**How to complete this task**.
Among the entries below, find the lines with the word "timer" and return them.
*** Given records Section Begins ***
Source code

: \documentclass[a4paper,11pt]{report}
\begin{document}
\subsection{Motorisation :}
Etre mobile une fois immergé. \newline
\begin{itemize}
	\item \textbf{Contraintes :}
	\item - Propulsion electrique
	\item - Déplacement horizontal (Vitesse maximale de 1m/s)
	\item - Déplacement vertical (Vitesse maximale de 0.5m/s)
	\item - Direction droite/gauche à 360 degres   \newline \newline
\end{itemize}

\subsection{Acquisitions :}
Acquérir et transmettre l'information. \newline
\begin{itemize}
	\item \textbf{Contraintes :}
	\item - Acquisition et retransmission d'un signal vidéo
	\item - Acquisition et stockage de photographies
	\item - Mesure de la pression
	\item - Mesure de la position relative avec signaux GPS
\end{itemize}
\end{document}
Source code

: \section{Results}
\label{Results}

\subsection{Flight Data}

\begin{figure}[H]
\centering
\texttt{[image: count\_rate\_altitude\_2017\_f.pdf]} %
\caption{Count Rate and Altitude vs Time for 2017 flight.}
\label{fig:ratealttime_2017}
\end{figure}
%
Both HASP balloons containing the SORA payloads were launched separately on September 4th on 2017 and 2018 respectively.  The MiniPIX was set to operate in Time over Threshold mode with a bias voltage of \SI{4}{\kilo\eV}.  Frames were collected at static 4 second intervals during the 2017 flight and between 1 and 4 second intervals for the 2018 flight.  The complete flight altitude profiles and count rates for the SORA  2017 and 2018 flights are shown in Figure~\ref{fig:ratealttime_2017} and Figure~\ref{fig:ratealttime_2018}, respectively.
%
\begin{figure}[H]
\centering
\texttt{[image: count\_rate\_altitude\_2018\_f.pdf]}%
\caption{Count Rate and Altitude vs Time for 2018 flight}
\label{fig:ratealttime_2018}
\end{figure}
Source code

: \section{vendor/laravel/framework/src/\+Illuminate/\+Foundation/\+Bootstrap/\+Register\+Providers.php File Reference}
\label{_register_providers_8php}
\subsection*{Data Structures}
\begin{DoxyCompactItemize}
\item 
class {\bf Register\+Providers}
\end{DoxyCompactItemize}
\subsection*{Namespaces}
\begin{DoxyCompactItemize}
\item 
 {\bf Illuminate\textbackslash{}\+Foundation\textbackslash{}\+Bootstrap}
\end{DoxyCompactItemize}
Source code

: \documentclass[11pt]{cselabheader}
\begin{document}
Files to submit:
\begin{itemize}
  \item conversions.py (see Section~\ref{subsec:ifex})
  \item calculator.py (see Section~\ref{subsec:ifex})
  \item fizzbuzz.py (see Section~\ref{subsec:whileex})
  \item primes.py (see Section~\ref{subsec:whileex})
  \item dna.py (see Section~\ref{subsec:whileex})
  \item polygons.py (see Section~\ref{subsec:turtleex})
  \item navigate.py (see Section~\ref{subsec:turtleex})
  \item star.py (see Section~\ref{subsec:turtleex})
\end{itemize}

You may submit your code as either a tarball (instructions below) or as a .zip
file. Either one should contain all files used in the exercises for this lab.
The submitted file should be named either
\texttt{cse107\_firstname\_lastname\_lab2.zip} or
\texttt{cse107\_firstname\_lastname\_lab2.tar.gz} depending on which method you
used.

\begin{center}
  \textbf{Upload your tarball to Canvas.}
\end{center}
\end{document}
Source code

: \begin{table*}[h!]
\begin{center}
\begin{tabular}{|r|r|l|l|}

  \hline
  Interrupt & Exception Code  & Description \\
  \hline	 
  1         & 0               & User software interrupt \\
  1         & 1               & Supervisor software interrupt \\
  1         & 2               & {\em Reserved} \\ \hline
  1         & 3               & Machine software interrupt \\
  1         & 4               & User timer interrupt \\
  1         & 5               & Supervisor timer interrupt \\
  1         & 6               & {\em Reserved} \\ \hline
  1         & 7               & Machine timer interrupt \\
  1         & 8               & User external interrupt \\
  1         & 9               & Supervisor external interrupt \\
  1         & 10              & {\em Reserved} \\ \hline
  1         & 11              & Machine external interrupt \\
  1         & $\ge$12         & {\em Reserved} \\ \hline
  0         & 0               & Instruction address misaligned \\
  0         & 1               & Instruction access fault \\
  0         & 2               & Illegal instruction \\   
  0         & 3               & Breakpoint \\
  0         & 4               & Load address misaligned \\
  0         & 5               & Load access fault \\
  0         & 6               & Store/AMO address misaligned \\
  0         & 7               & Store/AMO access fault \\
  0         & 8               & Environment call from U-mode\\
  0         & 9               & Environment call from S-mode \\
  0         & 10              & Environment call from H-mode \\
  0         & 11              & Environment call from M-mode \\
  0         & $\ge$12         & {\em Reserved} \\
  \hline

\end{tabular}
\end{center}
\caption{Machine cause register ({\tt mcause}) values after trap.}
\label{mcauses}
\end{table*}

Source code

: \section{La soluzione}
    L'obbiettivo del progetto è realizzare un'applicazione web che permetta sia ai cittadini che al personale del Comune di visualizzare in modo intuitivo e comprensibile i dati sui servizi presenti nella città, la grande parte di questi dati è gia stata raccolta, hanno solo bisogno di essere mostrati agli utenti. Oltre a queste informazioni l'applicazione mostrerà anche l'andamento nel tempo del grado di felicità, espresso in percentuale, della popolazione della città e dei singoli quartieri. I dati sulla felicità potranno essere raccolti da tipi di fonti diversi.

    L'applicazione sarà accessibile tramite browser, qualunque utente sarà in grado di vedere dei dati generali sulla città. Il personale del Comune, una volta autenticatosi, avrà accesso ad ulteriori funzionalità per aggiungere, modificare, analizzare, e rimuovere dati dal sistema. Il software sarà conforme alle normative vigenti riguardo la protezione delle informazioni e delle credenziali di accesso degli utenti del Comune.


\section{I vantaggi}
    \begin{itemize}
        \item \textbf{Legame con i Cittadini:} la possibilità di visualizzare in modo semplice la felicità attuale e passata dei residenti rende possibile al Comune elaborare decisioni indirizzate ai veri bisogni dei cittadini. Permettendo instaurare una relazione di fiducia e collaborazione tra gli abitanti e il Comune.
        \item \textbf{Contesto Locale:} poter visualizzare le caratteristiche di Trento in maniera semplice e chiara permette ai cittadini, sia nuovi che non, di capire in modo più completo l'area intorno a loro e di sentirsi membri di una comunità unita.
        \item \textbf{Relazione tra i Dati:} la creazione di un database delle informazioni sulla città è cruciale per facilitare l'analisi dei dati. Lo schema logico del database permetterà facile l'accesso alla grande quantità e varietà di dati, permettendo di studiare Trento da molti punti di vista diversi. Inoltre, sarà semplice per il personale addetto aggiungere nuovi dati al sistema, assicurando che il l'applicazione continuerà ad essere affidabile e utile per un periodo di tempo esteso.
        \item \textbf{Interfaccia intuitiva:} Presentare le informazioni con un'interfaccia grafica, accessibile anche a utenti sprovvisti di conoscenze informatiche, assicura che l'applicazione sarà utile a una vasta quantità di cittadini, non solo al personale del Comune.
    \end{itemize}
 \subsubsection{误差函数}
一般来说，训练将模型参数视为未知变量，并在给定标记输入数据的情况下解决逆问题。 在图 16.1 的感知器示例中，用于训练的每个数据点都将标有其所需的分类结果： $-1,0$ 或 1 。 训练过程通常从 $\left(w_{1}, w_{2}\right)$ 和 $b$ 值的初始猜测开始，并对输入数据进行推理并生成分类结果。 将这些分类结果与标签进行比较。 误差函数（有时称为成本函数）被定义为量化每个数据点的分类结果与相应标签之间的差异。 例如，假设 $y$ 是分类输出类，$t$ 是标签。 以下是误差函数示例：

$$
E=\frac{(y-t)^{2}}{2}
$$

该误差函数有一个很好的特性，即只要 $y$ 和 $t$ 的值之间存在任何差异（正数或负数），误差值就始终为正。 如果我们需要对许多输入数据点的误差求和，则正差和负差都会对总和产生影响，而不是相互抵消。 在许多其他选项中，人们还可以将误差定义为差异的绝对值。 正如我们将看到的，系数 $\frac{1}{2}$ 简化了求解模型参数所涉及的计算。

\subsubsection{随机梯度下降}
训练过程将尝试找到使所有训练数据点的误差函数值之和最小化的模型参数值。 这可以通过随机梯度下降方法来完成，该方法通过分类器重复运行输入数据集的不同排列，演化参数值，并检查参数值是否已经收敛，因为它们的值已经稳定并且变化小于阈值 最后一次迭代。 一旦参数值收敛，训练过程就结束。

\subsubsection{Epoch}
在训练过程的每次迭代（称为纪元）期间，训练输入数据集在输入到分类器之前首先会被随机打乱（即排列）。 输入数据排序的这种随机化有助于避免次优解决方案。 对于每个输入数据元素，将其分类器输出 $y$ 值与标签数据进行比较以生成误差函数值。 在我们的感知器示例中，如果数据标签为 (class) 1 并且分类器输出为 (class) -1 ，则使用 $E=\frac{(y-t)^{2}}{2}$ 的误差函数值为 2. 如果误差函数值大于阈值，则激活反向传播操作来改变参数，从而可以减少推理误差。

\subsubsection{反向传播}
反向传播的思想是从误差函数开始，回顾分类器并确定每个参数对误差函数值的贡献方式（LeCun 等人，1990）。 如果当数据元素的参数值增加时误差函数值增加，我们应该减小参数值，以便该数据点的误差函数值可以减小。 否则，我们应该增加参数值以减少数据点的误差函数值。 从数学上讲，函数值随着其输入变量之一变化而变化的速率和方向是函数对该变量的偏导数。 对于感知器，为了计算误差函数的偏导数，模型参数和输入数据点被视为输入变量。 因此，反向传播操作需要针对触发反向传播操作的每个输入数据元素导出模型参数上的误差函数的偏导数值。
*** Given records Section Ends ***
**Response**.
  1         & 4               & User timer interrupt \\
  1         & 5               & Supervisor timer interrupt \\
  1         & 7               & Machine timer interrupt \\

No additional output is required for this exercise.